§ **What this task involves**:
Report the lines of the material that carry the string "plastic".

┄┄┄┄┄┄┄┄┄┄

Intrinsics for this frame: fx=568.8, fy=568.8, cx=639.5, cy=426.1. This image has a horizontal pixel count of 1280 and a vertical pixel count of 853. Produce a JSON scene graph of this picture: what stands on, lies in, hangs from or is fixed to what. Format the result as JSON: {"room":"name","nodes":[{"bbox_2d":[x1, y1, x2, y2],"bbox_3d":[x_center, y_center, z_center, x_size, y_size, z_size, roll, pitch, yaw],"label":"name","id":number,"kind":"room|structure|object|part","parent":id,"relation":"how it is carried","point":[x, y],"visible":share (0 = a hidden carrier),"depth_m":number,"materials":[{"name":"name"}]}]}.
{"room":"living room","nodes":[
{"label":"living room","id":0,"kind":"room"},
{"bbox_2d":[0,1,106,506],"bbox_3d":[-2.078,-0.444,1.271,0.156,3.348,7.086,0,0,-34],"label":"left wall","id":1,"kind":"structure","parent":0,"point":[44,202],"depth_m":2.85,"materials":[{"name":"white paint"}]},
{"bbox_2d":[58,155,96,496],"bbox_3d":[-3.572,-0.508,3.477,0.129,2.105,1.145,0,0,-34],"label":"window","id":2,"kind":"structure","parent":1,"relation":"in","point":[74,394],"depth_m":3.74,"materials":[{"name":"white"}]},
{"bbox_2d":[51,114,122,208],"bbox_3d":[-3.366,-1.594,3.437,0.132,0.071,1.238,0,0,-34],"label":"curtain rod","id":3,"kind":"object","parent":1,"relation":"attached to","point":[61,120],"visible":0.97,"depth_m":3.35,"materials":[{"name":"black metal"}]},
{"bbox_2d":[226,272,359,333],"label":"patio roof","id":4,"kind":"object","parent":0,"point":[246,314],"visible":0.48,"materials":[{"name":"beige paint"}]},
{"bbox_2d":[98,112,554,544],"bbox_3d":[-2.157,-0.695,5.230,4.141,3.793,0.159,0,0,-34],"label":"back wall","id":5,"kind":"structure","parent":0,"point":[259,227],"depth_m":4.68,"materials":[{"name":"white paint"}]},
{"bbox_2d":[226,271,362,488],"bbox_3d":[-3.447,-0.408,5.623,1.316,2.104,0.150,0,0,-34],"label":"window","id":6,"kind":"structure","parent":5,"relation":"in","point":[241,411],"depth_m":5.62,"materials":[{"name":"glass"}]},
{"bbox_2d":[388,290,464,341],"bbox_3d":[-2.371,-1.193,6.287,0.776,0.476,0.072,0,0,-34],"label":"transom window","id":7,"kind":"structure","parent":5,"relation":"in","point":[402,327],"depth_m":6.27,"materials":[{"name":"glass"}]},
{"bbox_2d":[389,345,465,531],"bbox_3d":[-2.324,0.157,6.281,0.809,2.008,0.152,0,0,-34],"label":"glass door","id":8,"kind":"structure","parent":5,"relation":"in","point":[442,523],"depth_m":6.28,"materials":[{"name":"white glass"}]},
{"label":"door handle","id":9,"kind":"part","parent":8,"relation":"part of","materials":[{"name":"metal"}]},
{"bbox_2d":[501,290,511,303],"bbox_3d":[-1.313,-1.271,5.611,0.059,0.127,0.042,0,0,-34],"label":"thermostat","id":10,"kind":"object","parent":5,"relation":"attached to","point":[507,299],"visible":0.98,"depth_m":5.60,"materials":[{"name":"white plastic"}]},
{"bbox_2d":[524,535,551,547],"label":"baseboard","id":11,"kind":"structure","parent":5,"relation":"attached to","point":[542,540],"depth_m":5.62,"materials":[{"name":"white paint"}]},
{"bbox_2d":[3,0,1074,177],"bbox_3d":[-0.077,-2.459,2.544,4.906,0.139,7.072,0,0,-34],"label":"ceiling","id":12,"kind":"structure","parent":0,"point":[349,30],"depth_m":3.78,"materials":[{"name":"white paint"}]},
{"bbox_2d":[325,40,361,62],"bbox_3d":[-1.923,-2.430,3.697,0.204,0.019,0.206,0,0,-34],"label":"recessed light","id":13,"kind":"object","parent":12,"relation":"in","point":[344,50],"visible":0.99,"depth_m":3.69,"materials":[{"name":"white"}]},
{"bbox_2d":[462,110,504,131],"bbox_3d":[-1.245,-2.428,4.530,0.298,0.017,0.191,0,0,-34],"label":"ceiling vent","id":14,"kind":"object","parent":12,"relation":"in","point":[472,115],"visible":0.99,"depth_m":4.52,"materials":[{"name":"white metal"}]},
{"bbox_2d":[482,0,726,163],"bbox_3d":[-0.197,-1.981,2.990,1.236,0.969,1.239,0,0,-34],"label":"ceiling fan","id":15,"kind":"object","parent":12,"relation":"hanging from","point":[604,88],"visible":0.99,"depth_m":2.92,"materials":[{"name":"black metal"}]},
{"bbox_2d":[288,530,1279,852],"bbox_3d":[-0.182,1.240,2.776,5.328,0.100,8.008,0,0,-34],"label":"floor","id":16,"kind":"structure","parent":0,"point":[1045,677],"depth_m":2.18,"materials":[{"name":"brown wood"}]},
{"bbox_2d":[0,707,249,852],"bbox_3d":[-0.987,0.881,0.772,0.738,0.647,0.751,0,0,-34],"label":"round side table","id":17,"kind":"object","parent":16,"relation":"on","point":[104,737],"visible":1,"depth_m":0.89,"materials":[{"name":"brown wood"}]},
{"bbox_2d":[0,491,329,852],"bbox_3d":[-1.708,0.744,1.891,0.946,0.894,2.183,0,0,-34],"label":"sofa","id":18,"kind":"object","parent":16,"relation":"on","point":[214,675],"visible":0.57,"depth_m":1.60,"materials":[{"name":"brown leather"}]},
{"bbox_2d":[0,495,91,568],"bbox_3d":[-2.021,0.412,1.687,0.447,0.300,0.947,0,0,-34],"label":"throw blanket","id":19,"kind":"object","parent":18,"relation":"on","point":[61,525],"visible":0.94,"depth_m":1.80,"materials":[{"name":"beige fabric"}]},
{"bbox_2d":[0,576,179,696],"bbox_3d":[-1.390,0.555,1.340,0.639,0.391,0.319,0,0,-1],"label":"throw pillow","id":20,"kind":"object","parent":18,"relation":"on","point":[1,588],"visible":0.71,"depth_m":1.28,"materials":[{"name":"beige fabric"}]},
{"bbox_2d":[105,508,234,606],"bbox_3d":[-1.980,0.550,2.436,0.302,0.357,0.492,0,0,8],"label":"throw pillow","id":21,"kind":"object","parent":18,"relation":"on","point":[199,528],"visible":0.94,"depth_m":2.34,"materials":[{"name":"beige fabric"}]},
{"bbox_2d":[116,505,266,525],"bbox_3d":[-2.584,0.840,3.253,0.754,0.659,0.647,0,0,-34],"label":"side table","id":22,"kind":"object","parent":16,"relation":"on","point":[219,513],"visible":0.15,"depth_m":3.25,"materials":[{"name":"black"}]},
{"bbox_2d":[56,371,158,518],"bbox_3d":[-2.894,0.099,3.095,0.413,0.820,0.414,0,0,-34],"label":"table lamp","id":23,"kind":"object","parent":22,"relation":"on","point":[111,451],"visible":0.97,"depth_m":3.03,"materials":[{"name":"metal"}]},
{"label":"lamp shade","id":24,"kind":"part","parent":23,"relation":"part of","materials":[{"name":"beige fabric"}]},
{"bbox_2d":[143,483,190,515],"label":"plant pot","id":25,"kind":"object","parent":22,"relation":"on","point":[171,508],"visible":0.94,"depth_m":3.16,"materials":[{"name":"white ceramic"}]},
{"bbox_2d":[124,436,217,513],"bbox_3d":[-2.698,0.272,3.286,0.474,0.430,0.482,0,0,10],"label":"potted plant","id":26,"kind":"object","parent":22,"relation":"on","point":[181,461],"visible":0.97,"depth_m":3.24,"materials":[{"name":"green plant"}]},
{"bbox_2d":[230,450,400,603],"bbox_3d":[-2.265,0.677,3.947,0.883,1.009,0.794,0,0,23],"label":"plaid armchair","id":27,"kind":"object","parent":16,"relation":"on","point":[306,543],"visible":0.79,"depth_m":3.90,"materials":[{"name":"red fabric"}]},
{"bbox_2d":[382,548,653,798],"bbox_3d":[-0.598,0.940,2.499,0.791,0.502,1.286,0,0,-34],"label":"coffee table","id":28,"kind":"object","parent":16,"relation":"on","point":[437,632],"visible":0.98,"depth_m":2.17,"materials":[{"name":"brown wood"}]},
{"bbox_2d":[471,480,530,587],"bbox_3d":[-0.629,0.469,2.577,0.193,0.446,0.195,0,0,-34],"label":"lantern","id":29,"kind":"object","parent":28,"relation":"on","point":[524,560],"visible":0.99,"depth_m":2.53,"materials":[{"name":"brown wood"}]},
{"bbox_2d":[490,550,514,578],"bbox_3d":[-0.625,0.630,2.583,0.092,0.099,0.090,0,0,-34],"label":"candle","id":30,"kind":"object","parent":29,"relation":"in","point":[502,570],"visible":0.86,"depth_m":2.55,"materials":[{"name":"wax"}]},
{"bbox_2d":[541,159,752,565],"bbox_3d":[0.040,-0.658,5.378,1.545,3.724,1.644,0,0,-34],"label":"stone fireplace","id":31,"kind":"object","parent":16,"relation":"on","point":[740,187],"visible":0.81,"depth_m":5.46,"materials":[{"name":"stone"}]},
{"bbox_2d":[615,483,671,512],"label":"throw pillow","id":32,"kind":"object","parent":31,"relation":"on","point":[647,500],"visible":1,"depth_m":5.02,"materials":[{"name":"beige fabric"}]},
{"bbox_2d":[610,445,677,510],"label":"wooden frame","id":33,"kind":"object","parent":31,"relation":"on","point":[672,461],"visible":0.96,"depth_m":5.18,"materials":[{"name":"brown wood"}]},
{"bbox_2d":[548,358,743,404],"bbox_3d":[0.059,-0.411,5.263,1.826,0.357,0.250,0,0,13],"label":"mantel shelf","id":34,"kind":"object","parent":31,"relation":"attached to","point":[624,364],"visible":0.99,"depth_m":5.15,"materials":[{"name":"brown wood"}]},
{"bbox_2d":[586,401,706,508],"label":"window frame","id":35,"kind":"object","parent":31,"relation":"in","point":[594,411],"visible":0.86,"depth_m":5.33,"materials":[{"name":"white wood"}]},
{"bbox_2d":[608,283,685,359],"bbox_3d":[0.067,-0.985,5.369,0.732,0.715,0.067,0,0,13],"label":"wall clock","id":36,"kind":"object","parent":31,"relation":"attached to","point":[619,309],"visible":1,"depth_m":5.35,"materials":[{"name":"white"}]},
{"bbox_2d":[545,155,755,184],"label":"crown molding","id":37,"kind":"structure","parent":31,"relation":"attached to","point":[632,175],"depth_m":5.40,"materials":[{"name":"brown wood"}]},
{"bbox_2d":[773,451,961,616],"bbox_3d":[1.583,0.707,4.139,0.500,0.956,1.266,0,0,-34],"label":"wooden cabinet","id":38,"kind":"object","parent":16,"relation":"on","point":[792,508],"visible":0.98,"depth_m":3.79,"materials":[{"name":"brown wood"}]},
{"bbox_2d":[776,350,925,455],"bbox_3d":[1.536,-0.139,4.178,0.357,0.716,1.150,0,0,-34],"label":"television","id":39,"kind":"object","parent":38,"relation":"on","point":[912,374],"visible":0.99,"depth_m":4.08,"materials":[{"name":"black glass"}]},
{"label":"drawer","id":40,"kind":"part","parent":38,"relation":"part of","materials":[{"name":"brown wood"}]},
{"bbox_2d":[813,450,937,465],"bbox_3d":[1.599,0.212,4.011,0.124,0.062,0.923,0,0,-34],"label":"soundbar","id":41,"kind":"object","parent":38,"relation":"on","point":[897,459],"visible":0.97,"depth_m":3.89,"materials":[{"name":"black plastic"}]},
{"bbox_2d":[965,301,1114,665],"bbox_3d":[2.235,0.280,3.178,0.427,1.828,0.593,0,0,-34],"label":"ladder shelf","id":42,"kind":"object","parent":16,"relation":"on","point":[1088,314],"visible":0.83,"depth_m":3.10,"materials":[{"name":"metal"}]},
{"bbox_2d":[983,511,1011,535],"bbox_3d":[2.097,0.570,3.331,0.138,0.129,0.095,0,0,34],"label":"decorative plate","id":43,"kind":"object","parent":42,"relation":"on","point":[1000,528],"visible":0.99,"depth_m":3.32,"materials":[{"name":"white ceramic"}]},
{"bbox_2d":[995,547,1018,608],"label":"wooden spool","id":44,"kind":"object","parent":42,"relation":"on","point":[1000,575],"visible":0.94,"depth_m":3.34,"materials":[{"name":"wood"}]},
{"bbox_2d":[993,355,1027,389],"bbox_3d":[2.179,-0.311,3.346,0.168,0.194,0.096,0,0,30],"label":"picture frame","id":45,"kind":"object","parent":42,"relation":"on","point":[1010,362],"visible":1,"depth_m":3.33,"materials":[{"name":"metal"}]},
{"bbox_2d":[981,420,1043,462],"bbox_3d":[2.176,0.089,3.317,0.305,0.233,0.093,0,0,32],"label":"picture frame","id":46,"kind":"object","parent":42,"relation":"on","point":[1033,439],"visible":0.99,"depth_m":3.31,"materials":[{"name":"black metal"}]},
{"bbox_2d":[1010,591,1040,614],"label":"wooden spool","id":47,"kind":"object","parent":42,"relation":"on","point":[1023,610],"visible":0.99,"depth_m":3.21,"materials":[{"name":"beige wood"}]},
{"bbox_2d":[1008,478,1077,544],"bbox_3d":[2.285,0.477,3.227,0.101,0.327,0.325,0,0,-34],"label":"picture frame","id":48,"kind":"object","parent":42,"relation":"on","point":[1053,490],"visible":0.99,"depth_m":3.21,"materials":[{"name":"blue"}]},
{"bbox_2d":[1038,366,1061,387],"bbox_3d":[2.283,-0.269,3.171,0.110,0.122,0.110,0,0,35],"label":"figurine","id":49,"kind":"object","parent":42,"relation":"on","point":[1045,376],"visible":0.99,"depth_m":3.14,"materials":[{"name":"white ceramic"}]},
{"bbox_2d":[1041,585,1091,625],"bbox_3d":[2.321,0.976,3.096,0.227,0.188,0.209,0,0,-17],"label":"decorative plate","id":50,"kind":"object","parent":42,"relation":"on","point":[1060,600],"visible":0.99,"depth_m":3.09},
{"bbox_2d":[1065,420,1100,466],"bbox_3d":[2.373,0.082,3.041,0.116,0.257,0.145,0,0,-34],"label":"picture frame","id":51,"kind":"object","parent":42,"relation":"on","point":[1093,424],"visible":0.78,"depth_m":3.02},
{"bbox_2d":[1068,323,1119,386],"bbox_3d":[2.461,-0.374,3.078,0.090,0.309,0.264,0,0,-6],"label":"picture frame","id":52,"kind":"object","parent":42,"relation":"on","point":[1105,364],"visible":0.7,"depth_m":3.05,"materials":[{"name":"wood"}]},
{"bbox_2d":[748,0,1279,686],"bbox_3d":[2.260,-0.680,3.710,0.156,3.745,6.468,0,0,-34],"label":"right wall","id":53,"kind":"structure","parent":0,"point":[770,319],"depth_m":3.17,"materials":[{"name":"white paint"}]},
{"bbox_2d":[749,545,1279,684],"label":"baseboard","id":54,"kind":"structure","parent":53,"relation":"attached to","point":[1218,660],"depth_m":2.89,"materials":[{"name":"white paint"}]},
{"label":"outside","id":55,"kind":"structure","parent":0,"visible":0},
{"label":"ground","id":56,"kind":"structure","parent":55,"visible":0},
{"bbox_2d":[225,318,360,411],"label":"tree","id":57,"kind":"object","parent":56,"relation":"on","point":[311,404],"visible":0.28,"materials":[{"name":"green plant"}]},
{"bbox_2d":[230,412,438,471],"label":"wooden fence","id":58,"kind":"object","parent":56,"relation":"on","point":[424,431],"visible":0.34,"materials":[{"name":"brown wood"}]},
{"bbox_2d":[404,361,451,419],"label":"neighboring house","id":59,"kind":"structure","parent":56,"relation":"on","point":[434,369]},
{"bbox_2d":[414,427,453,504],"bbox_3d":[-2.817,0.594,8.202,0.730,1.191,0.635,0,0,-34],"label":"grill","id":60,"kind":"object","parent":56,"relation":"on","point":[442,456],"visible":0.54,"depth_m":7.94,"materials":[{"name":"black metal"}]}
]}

┄┄┄┄┄┄┄┄┄┄

§ **Solution to the exercise**:
{"bbox_2d":[501,290,511,303],"bbox_3d":[-1.313,-1.271,5.611,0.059,0.127,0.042,0,0,-34],"label":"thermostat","id":10,"kind":"object","parent":5,"relation":"attached to","point":[507,299],"visible":0.98,"depth_m":5.60,"materials":[{"name":"white plastic"}]},
{"bbox_2d":[813,450,937,465],"bbox_3d":[1.599,0.212,4.011,0.124,0.062,0.923,0,0,-34],"label":"soundbar","id":41,"kind":"object","parent":38,"relation":"on","point":[897,459],"visible":0.97,"depth_m":3.89,"materials":[{"name":"black plastic"}]},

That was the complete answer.